By Sheila Dang
(Reuters) - AT&T Inc's <T.N> advertising unit Xandr has purchased clypd, an advertising platform that uses data to better target television ads, a source familiar with the matter said, as Xandr seeks to make TV commercials as personally targeted as internet ads.
Clypd, which counts TV networks Discovery <DISCA.O> and CBS <CBS.N> as partners, uses data to enable advertisers to target viewers more precisely by their interests. TV commercials are traditionally purchased with only the capability to target people by age and gender.
The purchase amount could not be learned. A Xandr spokesman declined to comment. Clypd did not immediately respond to a request for comment.
The deal will also add linear TV ad inventory, or ad space, from clypd's clients to Xandr Community, a product that pools advertising space from AT&T-owned properties that include WarnerMedia and DirecTV, but also third parties like cable networks A+E and AMC, the source said.

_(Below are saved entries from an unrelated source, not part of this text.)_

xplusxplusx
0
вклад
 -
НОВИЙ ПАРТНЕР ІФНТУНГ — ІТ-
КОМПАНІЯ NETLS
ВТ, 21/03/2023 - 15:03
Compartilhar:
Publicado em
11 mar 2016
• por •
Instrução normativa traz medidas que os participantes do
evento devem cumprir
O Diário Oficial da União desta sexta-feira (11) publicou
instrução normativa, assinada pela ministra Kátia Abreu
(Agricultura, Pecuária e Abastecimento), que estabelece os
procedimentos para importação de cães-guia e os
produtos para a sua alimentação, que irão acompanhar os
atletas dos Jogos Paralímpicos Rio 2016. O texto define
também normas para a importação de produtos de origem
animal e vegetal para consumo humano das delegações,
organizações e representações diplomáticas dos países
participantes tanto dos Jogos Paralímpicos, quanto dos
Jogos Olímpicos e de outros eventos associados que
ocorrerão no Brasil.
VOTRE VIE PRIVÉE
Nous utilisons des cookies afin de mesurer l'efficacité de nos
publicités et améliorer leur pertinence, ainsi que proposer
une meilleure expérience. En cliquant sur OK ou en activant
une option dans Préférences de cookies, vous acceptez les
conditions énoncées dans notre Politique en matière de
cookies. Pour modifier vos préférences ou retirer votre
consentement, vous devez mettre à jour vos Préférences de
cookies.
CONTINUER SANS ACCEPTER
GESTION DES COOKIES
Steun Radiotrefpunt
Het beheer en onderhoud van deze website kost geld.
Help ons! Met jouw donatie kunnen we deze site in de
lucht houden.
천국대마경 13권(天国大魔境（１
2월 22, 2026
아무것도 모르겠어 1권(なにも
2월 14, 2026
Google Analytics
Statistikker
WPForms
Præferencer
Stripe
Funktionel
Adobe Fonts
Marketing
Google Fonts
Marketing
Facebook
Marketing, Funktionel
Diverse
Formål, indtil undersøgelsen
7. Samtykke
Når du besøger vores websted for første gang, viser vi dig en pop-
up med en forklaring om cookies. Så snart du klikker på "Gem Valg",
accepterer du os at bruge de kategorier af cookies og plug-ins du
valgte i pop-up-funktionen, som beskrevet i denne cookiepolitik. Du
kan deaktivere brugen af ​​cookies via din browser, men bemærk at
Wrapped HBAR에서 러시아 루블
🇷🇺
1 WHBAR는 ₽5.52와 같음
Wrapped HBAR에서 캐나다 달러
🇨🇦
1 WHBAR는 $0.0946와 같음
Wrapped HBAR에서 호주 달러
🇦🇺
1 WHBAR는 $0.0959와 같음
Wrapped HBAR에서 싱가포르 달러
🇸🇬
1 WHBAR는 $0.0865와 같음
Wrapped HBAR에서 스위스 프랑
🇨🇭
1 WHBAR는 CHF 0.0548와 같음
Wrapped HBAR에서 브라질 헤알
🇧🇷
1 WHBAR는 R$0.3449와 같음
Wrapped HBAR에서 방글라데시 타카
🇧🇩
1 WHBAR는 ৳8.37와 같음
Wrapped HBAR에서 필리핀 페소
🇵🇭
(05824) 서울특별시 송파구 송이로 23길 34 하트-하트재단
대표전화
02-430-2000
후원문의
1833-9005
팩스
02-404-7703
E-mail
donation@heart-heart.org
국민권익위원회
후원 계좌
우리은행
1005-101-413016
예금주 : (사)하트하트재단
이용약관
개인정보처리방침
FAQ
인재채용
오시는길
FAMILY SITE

The addition helps resolve a concern from some advertising buyers that Community did not offer access to enough valuable linear TV, which still reaches a larger audience than streaming services.
The deal comes as AT&T is fending off activist investor Elliott Management, which has questioned its $85 billion (66.1 billion pounds) purchase of Time Warner. It has also called for AT&T to consider selling satellite TV provider DirecTV, which has been losing subscribers.
AT&T has resisted suggestions such as getting rid of DirecTV because that would undercut its master plan to create a powerful advanced advertising machine by stitching together wireless, satellite TV and content operations.
The plan would allow advertisers to reach the right viewers and more effectively measure their ads.
Clypd is the second deal under Xandr Chief Executive Brian Lesser, who previously led ad agency GroupM in North America, to build Xandr's ad tech capabilities. It bought AppNexus, a digital advertising tech platform, last year for a reported $1.6 billion.